◆ WHAT THE EXERCISE ASKS ◆
Write the entries out again in full and unchanged, dropping every image.

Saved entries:
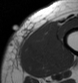
MRI of an extremity soft-tissue mass, one axial slice; slice 8 of 43 in the series (ordered by position); MR volume resampled by the dataset authors to the PET/CT grid (not the native acquisition matrix); 3.27 mm slice thickness; 78 × 83 image matrix. Male patient. Case-level facts recorded for this patient, not image findings: histological type: pleiomorphic leiomyosarcoma; grade: high; site of the primary tumour: left thigh.
Annotated regions visible in this slice (expert contour drawn on MRI and transferred to this co-registered scan by the dataset authors):
- gross tumour volume including surrounding oedema: bounding box [x1, y1, x2, y2] px = [20, 21, 57, 73]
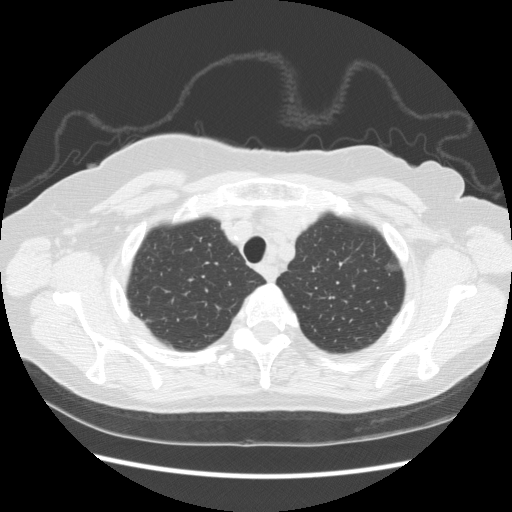
Axial slice from a low-dose chest CT screening exam, baseline annual screen, lung window (W 1500 / L -600 HU), 2.5 mm slice thickness, standard (soft-tissue) reconstruction kernel (STANDARD), 512 × 512 image matrix, field of view 360 × 360 mm. Female, age 73 years at enrolment.
Expert-annotated lung lesion, bounding box [x1, y1, x2, y2] px = [370, 233, 411, 282]. The screening reader recorded 3 non-calcified nodules or masses ≥4 mm on this exam (left upper lobe, left upper lobe, left upper lobe); which of them this box marks is not recorded.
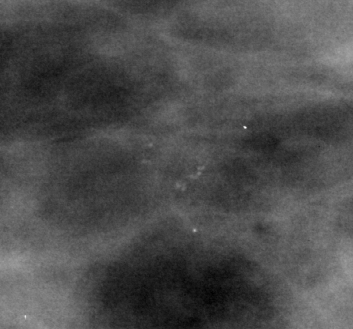
Region of interest cut from a scanned film mammogram (one marked finding), right breast, MLO view, BI-RADS breast density category 3 (scale 1–4).
Finding: calcifications, morphology pleomorphic, distribution clustered; BI-RADS assessment category 4; subtlety rating 3 on a 1 (subtle) to 5 (obvious) scale; pathology (as recorded): benign.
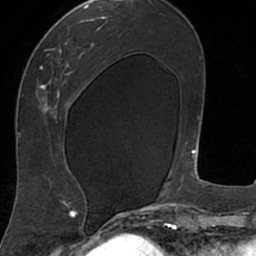
Breast MRI (dynamic contrast-enhanced), one axial slice; slice 33 of 66 in the series (ordered by position); cropped to one breast; dynamic contrast-enhanced series, time point 2 of 7 at this slice position (early post-contrast); 1.5 T; TE 3 ms, TR 6.2 ms; 2.4 mm slice thickness; 256 × 256 image matrix, field of view 160 × 160 mm. Female patient.
Structures marked on this image (semi-automatic segmentation, software-assisted and operator-edited):
- enhancing-tissue mask used for the functional tumour volume (all voxels passing the contrast-enhancement thresholds inside the analysis volume; usually the tumour): box from (x=18, y=8) to (x=106, y=208) px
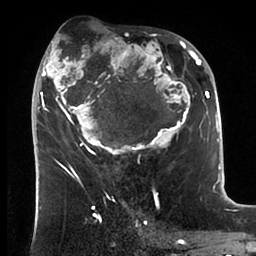
Breast MRI (dynamic contrast-enhanced), one axial slice. Slice 45 of 88 in the series (ordered by position). Cropped to one breast. Dynamic contrast-enhanced series, time point 2 of 6 at this slice position (early post-contrast). 1.5 T. TE 1.9 ms, TR 4 ms. 256 × 256 image matrix, field of view 190 × 190 mm. Female patient.
Annotated regions visible in this slice (semi-automatic segmentation, software-assisted and operator-edited):
- enhancing-tissue mask used for the functional tumour volume (all voxels passing the contrast-enhancement thresholds inside the analysis volume; usually the tumour): bounding box (x1, y1, x2, y2) in pixels: (33, 34, 199, 166)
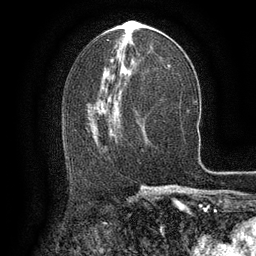
Breast MRI (dynamic contrast-enhanced), one axial slice; slice 65 of 134 in the series (ordered by position); cropped to one breast; dynamic contrast-enhanced series, time point 2 of 6 at this slice position (early post-contrast); 3 T; TE 2.6 ms, TR 5.4 ms; 1.2 mm slice thickness; 256 × 256 image matrix, field of view 180 × 180 mm. Female patient.
Structures marked on this image (semi-automatic segmentation, software-assisted and operator-edited):
- enhancing-tissue mask used for the functional tumour volume (all voxels passing the contrast-enhancement thresholds inside the analysis volume; usually the tumour): bounding box <91,104,115,139> (left, top, right, bottom; pixels)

◆ WRITTEN SOLUTION ◆
MRI of an extremity soft-tissue mass, one axial slice; slice 8 of 43 in the series (ordered by position); MR volume resampled by the dataset authors to the PET/CT grid (not the native acquisition matrix); 3.27 mm slice thickness; 78 × 83 image matrix. Male patient. Case-level facts recorded for this patient, not image findings: histological type: pleiomorphic leiomyosarcoma; grade: high; site of the primary tumour: left thigh.
Annotated regions visible in this slice (expert contour drawn on MRI and transferred to this co-registered scan by the dataset authors):
- gross tumour volume including surrounding oedema: bounding box [x1, y1, x2, y2] px = [20, 21, 57, 73]
Axial slice from a low-dose chest CT screening exam, baseline annual screen, lung window (W 1500 / L -600 HU), 2.5 mm slice thickness, standard (soft-tissue) reconstruction kernel (STANDARD), 512 × 512 image matrix, field of view 360 × 360 mm. Female, age 73 years at enrolment.
Expert-annotated lung lesion, bounding box [x1, y1, x2, y2] px = [370, 233, 411, 282]. The screening reader recorded 3 non-calcified nodules or masses ≥4 mm on this exam (left upper lobe, left upper lobe, left upper lobe); which of them this box marks is not recorded.
Region of interest cut from a scanned film mammogram (one marked finding), right breast, MLO view, BI-RADS breast density category 3 (scale 1–4).
Finding: calcifications, morphology pleomorphic, distribution clustered; BI-RADS assessment category 4; subtlety rating 3 on a 1 (subtle) to 5 (obvious) scale; pathology (as recorded): benign.
Breast MRI (dynamic contrast-enhanced), one axial slice; slice 33 of 66 in the series (ordered by position); cropped to one breast; dynamic contrast-enhanced series, time point 2 of 7 at this slice position (early post-contrast); 1.5 T; TE 3 ms, TR 6.2 ms; 2.4 mm slice thickness; 256 × 256 image matrix, field of view 160 × 160 mm. Female patient.
Structures marked on this image (semi-automatic segmentation, software-assisted and operator-edited):
- enhancing-tissue mask used for the functional tumour volume (all voxels passing the contrast-enhancement thresholds inside the analysis volume; usually the tumour): box from (x=18, y=8) to (x=106, y=208) px
Breast MRI (dynamic contrast-enhanced), one axial slice. Slice 45 of 88 in the series (ordered by position). Cropped to one breast. Dynamic contrast-enhanced series, time point 2 of 6 at this slice position (early post-contrast). 1.5 T. TE 1.9 ms, TR 4 ms. 256 × 256 image matrix, field of view 190 × 190 mm. Female patient.
Annotated regions visible in this slice (semi-automatic segmentation, software-assisted and operator-edited):
- enhancing-tissue mask used for the functional tumour volume (all voxels passing the contrast-enhancement thresholds inside the analysis volume; usually the tumour): bounding box (x1, y1, x2, y2) in pixels: (33, 34, 199, 166)
Breast MRI (dynamic contrast-enhanced), one axial slice; slice 65 of 134 in the series (ordered by position); cropped to one breast; dynamic contrast-enhanced series, time point 2 of 6 at this slice position (early post-contrast); 3 T; TE 2.6 ms, TR 5.4 ms; 1.2 mm slice thickness; 256 × 256 image matrix, field of view 180 × 180 mm. Female patient.
Structures marked on this image (semi-automatic segmentation, software-assisted and operator-edited):
- enhancing-tissue mask used for the functional tumour volume (all voxels passing the contrast-enhancement thresholds inside the analysis volume; usually the tumour): bounding box <91,104,115,139> (left, top, right, bottom; pixels)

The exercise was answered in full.